= EXTRACTED RECORDS =
Segment Open

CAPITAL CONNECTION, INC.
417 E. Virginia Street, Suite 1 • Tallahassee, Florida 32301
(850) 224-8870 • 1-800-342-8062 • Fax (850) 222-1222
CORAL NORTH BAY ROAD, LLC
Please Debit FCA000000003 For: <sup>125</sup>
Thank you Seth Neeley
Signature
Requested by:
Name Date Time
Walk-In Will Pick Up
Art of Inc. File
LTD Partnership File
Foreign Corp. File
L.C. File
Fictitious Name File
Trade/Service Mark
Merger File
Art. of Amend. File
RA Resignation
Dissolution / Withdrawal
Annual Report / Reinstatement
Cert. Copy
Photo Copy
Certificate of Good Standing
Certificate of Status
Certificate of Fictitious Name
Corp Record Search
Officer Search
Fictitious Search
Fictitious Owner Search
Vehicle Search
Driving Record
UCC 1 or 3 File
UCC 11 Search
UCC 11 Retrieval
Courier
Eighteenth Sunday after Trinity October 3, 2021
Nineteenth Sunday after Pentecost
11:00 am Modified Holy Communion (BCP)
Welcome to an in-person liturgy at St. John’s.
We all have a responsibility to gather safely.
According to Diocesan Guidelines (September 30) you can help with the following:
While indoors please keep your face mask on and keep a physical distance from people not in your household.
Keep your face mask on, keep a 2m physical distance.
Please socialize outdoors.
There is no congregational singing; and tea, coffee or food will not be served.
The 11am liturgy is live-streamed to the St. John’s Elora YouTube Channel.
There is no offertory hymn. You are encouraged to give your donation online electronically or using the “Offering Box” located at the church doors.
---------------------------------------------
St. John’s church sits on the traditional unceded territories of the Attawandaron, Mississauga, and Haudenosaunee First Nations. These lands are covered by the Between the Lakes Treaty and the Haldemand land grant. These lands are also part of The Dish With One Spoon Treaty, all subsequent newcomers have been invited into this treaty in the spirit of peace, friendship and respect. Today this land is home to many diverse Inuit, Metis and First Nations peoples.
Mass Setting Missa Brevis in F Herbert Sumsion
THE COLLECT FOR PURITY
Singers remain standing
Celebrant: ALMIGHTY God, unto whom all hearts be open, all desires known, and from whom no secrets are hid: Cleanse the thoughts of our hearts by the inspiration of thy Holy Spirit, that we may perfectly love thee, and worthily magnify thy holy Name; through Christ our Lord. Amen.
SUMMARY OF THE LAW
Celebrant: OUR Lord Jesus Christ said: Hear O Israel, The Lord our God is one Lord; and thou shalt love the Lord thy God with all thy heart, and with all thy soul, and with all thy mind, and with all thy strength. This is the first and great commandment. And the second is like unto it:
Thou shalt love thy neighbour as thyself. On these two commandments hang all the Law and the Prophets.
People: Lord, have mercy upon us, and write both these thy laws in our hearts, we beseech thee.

Segment Closed

= GOAL OF THE EXERCISE =
Each line from the start of the listing through the line with "While indoors please" is to be restated verbatim, both ends included.

= ANSWER TO THE PROBLEM =
CAPITAL CONNECTION, INC.
417 E. Virginia Street, Suite 1 • Tallahassee, Florida 32301
(850) 224-8870 • 1-800-342-8062 • Fax (850) 222-1222
CORAL NORTH BAY ROAD, LLC
Please Debit FCA000000003 For: <sup>125</sup>
Thank you Seth Neeley
Signature
Requested by:
Name Date Time
Walk-In Will Pick Up
Art of Inc. File
LTD Partnership File
Foreign Corp. File
L.C. File
Fictitious Name File
Trade/Service Mark
Merger File
Art. of Amend. File
RA Resignation
Dissolution / Withdrawal
Annual Report / Reinstatement
Cert. Copy
Photo Copy
Certificate of Good Standing
Certificate of Status
Certificate of Fictitious Name
Corp Record Search
Officer Search
Fictitious Search
Fictitious Owner Search
Vehicle Search
Driving Record
UCC 1 or 3 File
UCC 11 Search
UCC 11 Retrieval
Courier
Eighteenth Sunday after Trinity October 3, 2021
Nineteenth Sunday after Pentecost
11:00 am Modified Holy Communion (BCP)
Welcome to an in-person liturgy at St. John’s.
We all have a responsibility to gather safely.
According to Diocesan Guidelines (September 30) you can help with the following:
While indoors please keep your face mask on and keep a physical distance from people not in your household.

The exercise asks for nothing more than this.